Fantasies of revenge float through my mind all day. When I come home, I will slip it, jar and all, into the freezer. But does brine freeze? I could, while dusting, jostle it off its perch. The hearth is hard, the jar will shatter. It will flop about a minute or so, and then lie still. I am depressed when I arrive home. The key in the lock, the silence behind the door arrests me: what if something has happened? I fear the random violence of burglars.
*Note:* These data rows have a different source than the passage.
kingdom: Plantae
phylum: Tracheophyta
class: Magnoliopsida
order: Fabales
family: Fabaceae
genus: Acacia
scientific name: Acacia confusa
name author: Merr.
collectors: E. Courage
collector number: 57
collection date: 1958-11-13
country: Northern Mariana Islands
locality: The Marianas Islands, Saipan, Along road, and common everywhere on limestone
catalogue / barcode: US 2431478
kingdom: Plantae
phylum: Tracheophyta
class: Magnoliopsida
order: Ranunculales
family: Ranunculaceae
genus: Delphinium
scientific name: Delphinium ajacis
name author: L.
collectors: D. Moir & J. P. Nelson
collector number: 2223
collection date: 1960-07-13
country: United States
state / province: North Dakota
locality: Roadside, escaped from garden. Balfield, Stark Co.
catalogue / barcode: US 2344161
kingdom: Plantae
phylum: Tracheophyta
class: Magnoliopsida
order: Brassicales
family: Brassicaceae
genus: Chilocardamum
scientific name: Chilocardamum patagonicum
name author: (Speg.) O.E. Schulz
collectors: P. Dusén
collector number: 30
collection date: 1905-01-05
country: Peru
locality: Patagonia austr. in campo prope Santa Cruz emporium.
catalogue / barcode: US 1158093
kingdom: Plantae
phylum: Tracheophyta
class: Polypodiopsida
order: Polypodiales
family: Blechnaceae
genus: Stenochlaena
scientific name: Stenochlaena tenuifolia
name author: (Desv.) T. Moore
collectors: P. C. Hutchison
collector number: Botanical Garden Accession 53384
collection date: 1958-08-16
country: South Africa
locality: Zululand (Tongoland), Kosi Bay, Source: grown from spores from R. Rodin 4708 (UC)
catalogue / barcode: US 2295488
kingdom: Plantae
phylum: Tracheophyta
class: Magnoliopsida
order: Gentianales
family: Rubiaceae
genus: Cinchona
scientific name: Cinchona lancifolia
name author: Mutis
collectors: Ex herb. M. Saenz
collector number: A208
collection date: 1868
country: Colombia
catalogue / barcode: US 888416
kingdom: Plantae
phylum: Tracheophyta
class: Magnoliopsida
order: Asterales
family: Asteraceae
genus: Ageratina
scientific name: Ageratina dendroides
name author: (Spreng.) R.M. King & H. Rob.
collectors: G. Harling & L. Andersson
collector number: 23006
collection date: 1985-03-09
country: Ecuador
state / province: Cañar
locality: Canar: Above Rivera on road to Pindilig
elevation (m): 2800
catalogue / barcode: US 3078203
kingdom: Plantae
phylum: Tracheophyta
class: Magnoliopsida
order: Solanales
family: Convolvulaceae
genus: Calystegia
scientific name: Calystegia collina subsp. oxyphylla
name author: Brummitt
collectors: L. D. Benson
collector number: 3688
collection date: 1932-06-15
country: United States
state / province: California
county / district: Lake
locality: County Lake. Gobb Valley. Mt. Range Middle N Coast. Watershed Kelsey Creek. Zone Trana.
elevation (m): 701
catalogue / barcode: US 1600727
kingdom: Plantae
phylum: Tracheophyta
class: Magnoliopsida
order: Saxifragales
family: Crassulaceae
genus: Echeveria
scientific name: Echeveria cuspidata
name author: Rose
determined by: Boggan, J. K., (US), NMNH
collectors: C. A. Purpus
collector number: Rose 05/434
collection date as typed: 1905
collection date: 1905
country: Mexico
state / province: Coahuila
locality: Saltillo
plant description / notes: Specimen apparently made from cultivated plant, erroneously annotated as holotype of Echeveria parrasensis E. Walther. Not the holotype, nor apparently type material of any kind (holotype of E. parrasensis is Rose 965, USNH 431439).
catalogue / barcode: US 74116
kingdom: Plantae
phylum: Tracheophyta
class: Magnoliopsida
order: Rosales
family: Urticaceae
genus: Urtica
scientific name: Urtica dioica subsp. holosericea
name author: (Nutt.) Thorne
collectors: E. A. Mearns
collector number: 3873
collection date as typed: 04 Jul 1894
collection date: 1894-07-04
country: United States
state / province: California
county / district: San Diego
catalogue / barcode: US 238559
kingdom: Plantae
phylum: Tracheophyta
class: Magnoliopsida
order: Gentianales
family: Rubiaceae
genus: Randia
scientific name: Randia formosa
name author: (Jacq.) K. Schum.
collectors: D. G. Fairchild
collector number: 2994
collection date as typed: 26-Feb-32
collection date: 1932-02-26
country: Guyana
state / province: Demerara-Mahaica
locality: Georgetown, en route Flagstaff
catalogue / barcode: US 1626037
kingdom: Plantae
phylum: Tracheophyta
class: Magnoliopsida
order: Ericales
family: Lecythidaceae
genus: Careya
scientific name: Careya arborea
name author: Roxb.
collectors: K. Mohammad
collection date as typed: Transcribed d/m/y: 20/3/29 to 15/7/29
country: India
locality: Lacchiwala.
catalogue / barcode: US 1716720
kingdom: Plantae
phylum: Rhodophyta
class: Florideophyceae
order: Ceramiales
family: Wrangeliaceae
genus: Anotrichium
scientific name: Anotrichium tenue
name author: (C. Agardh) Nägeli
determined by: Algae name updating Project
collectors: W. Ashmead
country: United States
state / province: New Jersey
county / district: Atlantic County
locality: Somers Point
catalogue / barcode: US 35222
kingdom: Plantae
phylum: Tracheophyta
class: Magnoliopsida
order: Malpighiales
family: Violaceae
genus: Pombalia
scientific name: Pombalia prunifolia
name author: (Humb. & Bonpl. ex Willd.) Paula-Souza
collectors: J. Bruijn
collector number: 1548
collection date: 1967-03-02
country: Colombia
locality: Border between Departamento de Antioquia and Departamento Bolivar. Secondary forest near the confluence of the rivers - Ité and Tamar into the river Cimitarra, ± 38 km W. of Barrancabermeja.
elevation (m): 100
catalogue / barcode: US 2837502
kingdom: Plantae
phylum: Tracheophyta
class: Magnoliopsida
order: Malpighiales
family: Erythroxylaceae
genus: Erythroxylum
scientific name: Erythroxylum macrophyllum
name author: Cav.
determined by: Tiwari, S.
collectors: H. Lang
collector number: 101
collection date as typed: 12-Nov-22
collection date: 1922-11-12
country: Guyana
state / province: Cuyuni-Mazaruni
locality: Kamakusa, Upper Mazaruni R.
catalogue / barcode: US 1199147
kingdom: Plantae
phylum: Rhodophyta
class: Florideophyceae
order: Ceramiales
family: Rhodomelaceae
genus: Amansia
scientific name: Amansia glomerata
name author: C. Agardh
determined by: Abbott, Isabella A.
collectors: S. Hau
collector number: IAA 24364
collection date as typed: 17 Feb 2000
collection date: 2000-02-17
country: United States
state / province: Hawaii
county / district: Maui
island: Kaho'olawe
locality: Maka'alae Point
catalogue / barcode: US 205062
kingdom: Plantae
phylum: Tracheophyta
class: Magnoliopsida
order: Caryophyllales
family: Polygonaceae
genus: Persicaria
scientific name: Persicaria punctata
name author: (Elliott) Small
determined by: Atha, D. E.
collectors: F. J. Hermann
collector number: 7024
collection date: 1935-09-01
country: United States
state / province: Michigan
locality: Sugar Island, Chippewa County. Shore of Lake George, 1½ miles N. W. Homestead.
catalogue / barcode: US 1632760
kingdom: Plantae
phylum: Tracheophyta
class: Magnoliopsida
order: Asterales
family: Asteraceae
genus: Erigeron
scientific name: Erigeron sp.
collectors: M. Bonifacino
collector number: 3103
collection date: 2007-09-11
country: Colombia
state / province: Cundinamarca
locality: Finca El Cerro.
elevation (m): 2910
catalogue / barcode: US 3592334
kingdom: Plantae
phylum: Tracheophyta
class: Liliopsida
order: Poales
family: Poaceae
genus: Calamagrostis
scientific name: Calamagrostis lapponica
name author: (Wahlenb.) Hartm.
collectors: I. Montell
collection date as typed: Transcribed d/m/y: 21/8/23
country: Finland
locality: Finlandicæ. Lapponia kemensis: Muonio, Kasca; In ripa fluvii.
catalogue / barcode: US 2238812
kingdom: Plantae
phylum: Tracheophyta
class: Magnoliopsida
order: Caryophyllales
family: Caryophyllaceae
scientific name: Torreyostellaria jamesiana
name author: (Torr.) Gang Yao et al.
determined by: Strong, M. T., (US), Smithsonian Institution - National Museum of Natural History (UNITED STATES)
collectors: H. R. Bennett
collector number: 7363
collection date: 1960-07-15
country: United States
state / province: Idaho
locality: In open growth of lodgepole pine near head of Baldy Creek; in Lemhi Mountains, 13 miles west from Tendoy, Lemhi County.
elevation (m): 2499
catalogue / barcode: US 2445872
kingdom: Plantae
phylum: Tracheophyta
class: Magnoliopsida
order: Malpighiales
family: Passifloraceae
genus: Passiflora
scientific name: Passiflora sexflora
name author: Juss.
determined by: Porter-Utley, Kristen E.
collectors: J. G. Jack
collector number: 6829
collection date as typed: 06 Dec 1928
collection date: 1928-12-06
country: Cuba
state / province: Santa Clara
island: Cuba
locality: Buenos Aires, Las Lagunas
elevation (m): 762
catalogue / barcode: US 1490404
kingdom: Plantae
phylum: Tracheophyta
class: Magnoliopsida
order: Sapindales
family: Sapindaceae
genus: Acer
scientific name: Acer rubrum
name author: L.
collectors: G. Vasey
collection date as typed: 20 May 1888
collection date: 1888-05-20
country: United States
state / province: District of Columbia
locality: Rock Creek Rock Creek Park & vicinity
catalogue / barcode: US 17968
One morning, I find the heart on the surface, lying on its side, a froth of bubbles around it. It looks an unhealthy gray. I lift it from its fluid, and, unmindful of the wet, I cradle it against my chest. I croon soft words in its direction. It lifts an artery, and quivers.

A week passes, and all is well. It was singing this morning when I left for work, sporting with the bits of toast I fed it. The doctor has taken it off salt. I am cheerful, the morning air expansive in my chest. As I come home that night I am whistling.

It is as if nothing has happened. The heart turns its back ostentatiously as I enter. The television fills the room with cheers. As I try to speak, it waves an aorta impatiently for silence: a line drive into right field; one man comes home, then another; the last holds up at third. The crowd is wild; the heart is assiduously intent. I drop my briefcase on my bed and take a shower.

As the steam climbs up the glass, water gurgles about my feet, the sounds of the next room fade. The thudding in my ears is all my own; the jar on the mantelpiece is empty, a crust of salt at its bottom. Tomorrow, I tell myself, I will throw it away. And suddenly I am sobbing as if my heart will break.